Although the creation of those 800 mental health centers with preventive treatments was beneficial, they had the drawback that they really there was no work on the social factors behind mental disorders Furthermore, preventive treatments were rather scarce and in practice patients who already had chronic mental disorders were treated.

Although social psychiatry had helped to understand where many mental disorders came from, its inaction with social factors made knowing the theory useless as it was not applied in a practical way.

Besides, the therapeutic objective of the moment changed, given that the United States was once again experiencing the ghosts of war, this time with the worsening of the Vietnam War (1955-1975), in addition to the fact that the political situation in the country was tense, with changes of president from Kennedy to Lyndon B. Johnson and Richard Nixon.Therapeutic efforts once again focused on the health of soldiers, this time suffering from post-traumatic stress disorder. North American citizens from the poorest areas were greatly left aside.

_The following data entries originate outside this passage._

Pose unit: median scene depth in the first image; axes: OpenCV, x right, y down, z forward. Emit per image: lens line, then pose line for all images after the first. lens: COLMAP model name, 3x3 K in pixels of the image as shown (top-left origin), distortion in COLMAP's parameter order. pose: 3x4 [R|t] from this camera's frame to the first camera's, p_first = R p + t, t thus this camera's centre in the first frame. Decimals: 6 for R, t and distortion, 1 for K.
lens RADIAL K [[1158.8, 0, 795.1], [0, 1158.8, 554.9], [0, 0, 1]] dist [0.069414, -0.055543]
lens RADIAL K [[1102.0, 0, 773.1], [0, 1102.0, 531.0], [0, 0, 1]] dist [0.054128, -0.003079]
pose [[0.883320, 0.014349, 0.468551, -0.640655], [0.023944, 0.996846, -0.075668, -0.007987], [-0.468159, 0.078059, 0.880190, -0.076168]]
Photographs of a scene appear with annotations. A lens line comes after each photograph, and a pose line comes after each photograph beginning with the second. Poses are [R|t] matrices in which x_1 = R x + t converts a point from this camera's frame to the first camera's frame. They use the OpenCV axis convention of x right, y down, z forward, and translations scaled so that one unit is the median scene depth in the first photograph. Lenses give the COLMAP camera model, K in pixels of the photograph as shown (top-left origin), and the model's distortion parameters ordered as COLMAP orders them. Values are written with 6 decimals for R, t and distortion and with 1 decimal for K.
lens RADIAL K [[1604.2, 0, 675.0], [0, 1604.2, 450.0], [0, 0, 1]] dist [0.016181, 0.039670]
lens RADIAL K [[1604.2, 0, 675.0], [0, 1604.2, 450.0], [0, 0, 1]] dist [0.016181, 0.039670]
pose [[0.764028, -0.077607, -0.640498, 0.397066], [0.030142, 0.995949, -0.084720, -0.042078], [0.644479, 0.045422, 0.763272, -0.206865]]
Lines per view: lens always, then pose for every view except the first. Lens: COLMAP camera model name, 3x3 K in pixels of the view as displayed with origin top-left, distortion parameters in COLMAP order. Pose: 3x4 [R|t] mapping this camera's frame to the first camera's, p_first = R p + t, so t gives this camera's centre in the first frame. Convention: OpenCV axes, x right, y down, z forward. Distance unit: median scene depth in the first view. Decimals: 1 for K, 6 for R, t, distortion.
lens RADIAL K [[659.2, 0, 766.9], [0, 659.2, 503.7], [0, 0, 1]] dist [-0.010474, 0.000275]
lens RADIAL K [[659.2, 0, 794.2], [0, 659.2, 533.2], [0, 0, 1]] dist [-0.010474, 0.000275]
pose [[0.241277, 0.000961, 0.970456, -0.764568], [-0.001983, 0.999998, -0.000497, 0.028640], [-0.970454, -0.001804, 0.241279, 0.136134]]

It should be said that putting into practice an improvement of the most disadvantaged population from a social psychiatry perspective was difficult, given that one of the main assumptions of this discipline was that social improvement would come hand in hand with a better distribution of goods. Many social psychiatrists were in favor of a better redistribution of money, something that in a context such as the 1970s, in the middle of the Cold War against the Soviet Union, was seen as a communist manifesto, contrary to the American spirit.

But What undoubtedly ended social psychiatry was a strengthening of the organicist vision of mental disorders With the publication of the third edition of the DSM, which left aside the psychoanalytic vision to focus on a more scientific one, more attention was paid to the biological causes that were supposedly behind psychopathology.

The boom in psychotropic drugs in the 1980s, especially antidepressants and anxiolytics, gave strength to biological theories of disorders, so the social causes that could explain them were abandoned.